The size of the iPhone is currently 8 CacheLineSize, and the SideTable is stored in different areas. So how do you tell which region an object ends up in? Again by bit operations and mod:

static unsigned int indexForPointer(const void *p) {
	uintptr_t addr = reinterpret_cast<uintptr_t>(p);
	return ((addr >> 4) ^ (addr >> 9)) % StripeCount;
}
Copy the code

Let’s see how it works:

// Get a SideTable from SideTables
table = &SideTables()[obj];

template<typename T>
class StripedMap {
  // omit N lines of code here...
  // Actually call the code
 public:
    T& operator[] (const void *p) { 
        return array[indexForPointer(p)].value; 
    }
    const T& operator[] (const void *p) const { 
        return const_cast<StripedMap<T>>(this)[p]; 
    }
  // omit N lines of code here...
};
Copy the code

Here we have some knowledge of a global storage data structure, and we can learn from similar implementations, such as thread-safe design, data storage structure design, and so on.

conclusion

Of course, this is only a summary of the analysis of the weak implementation of some of the source code, the entire nsobjject.
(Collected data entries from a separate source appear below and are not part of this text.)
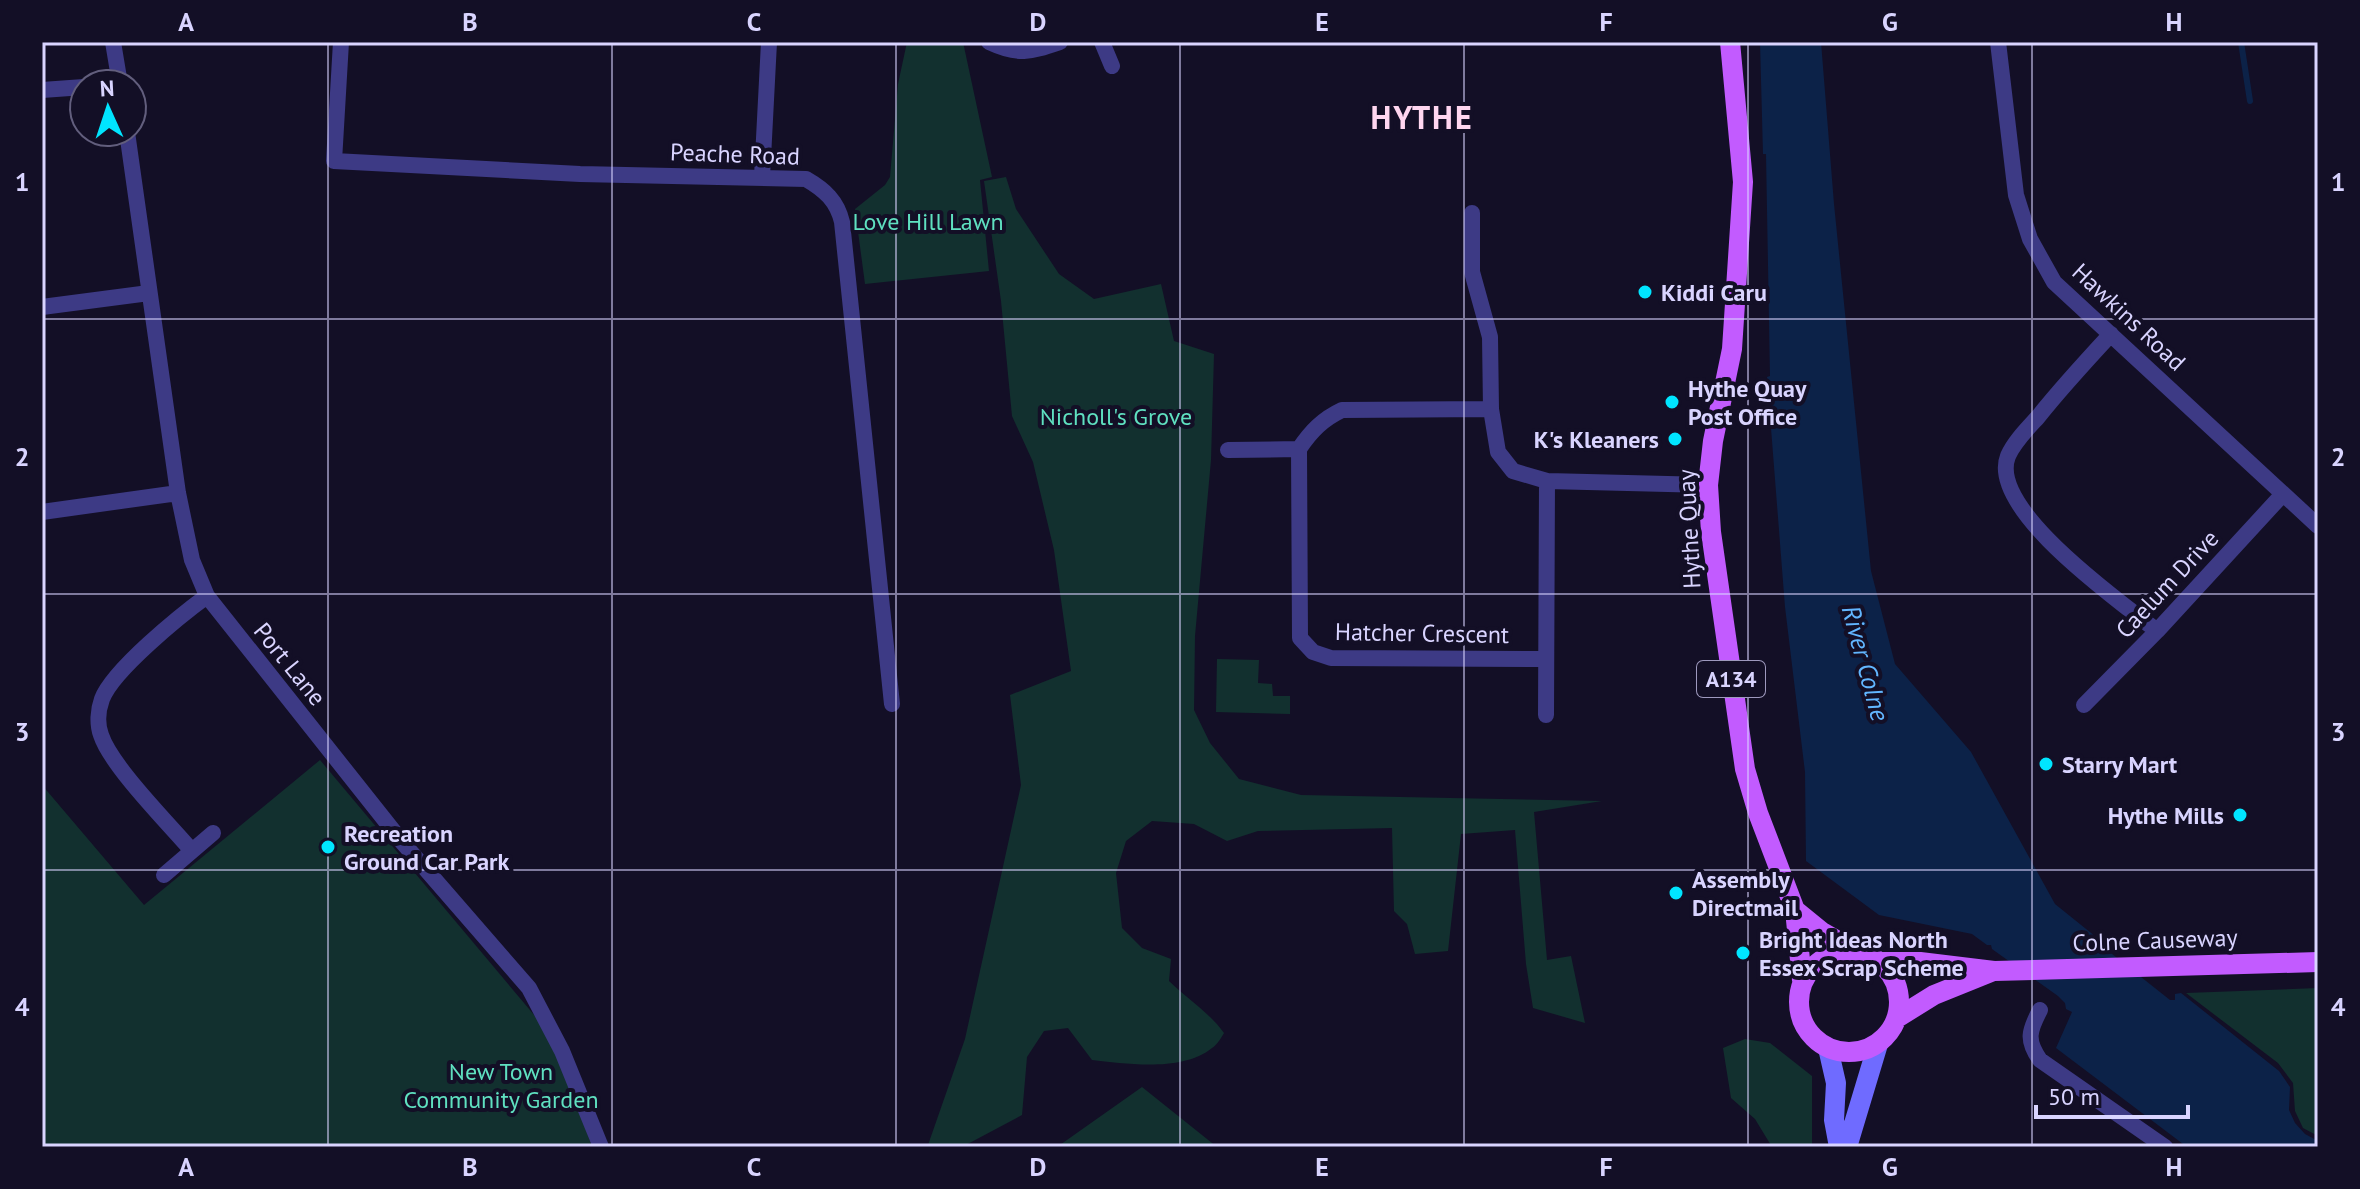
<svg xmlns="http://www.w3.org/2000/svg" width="2360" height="1189" font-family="'PT Sans',sans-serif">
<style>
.green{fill:#12302f}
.water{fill:#0c2248}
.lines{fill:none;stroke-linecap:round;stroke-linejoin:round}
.stream{stroke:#0c2248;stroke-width:6}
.street{stroke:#3d3a85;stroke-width:16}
.secondary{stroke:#6f6bff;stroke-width:20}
.primary{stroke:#c25bff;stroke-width:20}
.grid{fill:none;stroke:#d9d4ff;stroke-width:2;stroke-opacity:0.55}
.poi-dot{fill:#00e5ff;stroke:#130f26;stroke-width:3}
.labels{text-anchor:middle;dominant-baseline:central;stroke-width:8;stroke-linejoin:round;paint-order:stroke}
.shield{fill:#130f26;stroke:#9e99be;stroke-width:2}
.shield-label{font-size:22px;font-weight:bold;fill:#d9d4ff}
.street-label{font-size:24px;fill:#d9d4ff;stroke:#130f26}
.park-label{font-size:24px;fill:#5fe0c0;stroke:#130f26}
.poi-label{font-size:24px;font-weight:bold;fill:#d9d4ff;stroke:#130f26;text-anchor:start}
.water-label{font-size:26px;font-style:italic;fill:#62b6ff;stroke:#130f26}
.district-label{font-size:32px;font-weight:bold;letter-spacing:2px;fill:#ffd6f0;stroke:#130f26}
.neatline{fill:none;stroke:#d9d4ff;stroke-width:3}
.grid-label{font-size:26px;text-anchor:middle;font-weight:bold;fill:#d9d4ff}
</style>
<rect width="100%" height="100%" fill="#130f26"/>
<path class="green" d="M907,42h56l29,135 -12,3 9,91 -124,13 -10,-75 30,-24 5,-8 8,-93z
M1006,177l10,32 43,65 35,25 67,-15 13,57 40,13 -3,106 -16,176 -1,74 16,33 29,36 62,16 301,6 -68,11 13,148 24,-4 14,67 -52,-15 -7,-44 -11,-134 -54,4 -13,117 -33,3 -8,-30 -13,-13 -2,-83 -134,3 -31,10 -33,-17 -42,-3 -26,20 -10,32 6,55 20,20 29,11 -2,22c18,18 40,31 55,52 -3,5 -7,12 -12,15 -29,24 -85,16 -120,12l-24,-32 -24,3 -17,26 -5,58 -60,32 -34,-2 37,-106 56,-254 -11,-90 61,-24 -17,-121 -21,-88 -21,-46 -11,-115 -17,-120z
M1217,659l42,1 -1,23 14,1 1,12h17v18l-74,-2z
M320,760l220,262 31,65 21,60h-550v-362l102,120z
M2318,988v148l-15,-8 -8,-17 -2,-28 -15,-20 -92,-70z
M1745,1039l25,4 42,33v71h-40l-17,-28 -24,-21 -8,-50z
M1142,1087l75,60h-160z"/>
<path class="water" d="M1760,42h61l13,162 37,367 24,93 76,88 84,152 46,37 1,5 68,54h5v-6l6,-1 98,78 11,16 -1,23 6,13 10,11 13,7v6h-131l-131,-99 16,-36 -6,-3 -1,-6 -7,-7 -66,-47 -1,-4h-4l-15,-11 -93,-19 -73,-54 -1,-89 -20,-165 -18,-230 3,-1 -4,-222h-3z"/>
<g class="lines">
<path class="stream" d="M2241,42l9,59"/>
<path class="street" d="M113,42l7,42
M341,42l-7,119 246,13 226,5c19,11 31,22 36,43l50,482
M989,42c30,14 41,10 71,0
M1102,42l10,24
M1998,42l18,153 14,44 24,43 264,244
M42,90l42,-3
M127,132l51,361 14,67 15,36 196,247 126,145 33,63 39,96
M762,177l7,-135
M1472,213v59l18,65 1,72 7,43 15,19 34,10 161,4
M42,307l107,-14
M2111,334c-25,27 -50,54 -73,83 -10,11 -24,25 -30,39 -21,53 113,146 149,175
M1491,409l-149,1c-19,9 -31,21 -43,39l1,189 13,14 18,6 215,1
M1228,450l71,-1
M42,512l136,-19
M2084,705l73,-74 126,-137
M1546,715l1,-234
M192,851c-23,-27 -81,-85 -91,-116 -4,-11 -3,-25 1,-36 11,-29 79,-84 105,-103
M164,875l49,-42
M2040,1010c-11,21 -14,30 0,50l125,87"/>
<path class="secondary" d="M1828,1048l8,35 -2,37 5,27
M1847,1147l31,-103"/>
<path class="primary" d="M1730,42l13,140 -11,167 -19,92 -5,44 3,47 34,237 13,44 37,97 7,70
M1795,910l27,22 37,21
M1799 1002a50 50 0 1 1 100 0a50 50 0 1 1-100 0Z
M1880,962h40l74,9 324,-9
M1897,1018l37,-23 57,-23"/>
</g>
<path class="grid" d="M328,42v1105M612,42v1105M896,42v1105M1180,42v1105M1464,42v1105M1748,42v1105M2032,42v1105M42,319h2276M42,594h2276M42,870h2276"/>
<g class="poi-dot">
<circle cx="1645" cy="292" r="8"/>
<circle cx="1672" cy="402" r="8"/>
<circle cx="1675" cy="439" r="8"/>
<circle cx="2046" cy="764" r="8"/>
<circle cx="2240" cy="815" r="8"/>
<circle cx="328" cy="847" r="8"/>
<circle cx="1676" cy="893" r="8"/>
<circle cx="1743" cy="953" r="8"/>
</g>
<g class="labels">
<rect class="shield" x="1697" y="661" width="68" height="36" rx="6"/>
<g class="shield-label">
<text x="1731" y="679">A134</text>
</g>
<g class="street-label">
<text transform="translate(735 154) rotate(2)">Peache Road</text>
<text transform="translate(2129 317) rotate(43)">Hawkins Road</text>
<text transform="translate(1689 529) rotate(-93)">Hythe Quay</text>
<text transform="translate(2167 584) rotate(-47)">Caelum Drive</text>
<text transform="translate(1422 633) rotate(1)">Hatcher Crescent</text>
<text transform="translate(290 664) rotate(51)">Port Lane</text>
<text transform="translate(2155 940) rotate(-2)">Colne Causeway</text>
</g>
<g class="park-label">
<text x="928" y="221">Love Hill Lawn</text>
<text x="1116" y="416">Nicholl's Grove</text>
<text x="501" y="1071">New Town<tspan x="501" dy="28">Community Garden</tspan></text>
</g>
<g class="poi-label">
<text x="1661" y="292">Kiddi Caru</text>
<text x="1688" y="388">Hythe Quay<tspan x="1688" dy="28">Post Office</tspan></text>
<text x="1659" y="439" text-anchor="end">K's Kleaners</text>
<text x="2062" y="764">Starry Mart</text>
<text x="2224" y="815" text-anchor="end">Hythe Mills</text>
<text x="344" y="833">Recreation<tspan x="344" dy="28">Ground Car Park</tspan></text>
<text x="1692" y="879">Assembly<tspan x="1692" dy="28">Directmail</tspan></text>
<text x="1759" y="939">Bright Ideas North<tspan x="1759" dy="28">Essex Scrap Scheme</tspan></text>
</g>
<g class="water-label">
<text transform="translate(1866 663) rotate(75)">River Colne</text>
</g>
<g class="district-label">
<text x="1422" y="117">HYTHE</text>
</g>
</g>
<rect width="2360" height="1189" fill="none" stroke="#130f26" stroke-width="88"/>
<g transform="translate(108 108) rotate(357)"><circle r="38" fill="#130f26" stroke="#625e7d" stroke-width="2"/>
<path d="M0-6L14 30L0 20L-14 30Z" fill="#00e5ff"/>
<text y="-12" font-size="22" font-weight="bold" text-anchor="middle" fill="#d9d4ff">N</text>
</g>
<path d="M2036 1105v12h152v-12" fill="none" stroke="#d9d4ff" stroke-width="4"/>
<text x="2048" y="1105" font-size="24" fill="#d9d4ff" stroke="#130f26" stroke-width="6" paint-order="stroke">50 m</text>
<rect x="44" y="44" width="2272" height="1101" class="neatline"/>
<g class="grid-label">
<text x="186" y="31">A</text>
<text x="470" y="31">B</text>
<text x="754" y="31">C</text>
<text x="1038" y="31">D</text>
<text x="1322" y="31">E</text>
<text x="1606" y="31">F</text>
<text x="1890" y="31">G</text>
<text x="2174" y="31">H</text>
<text x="22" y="191">1</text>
<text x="2338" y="191">1</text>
<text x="22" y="466">2</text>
<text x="2338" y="466">2</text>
<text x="22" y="741">3</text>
<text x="2338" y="741">3</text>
<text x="22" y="1016">4</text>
<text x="2338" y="1016">4</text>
<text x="186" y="1176">A</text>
<text x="470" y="1176">B</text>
<text x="754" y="1176">C</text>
<text x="1038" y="1176">D</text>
<text x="1322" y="1176">E</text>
<text x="1606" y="1176">F</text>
<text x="1890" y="1176">G</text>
<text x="2174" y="1176">H</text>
</g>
</svg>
Mm file implementation is still very complex, including a lot of C/C++ implementation skills (such as the use of templates are more, can be carefully studied later), there are also a lot of subtle design. You should spend more time studying, not just for the interview. In addition, when learning the source code, each reading will have a different harvest, but also can put aside the language level to think about the general design, are very interesting.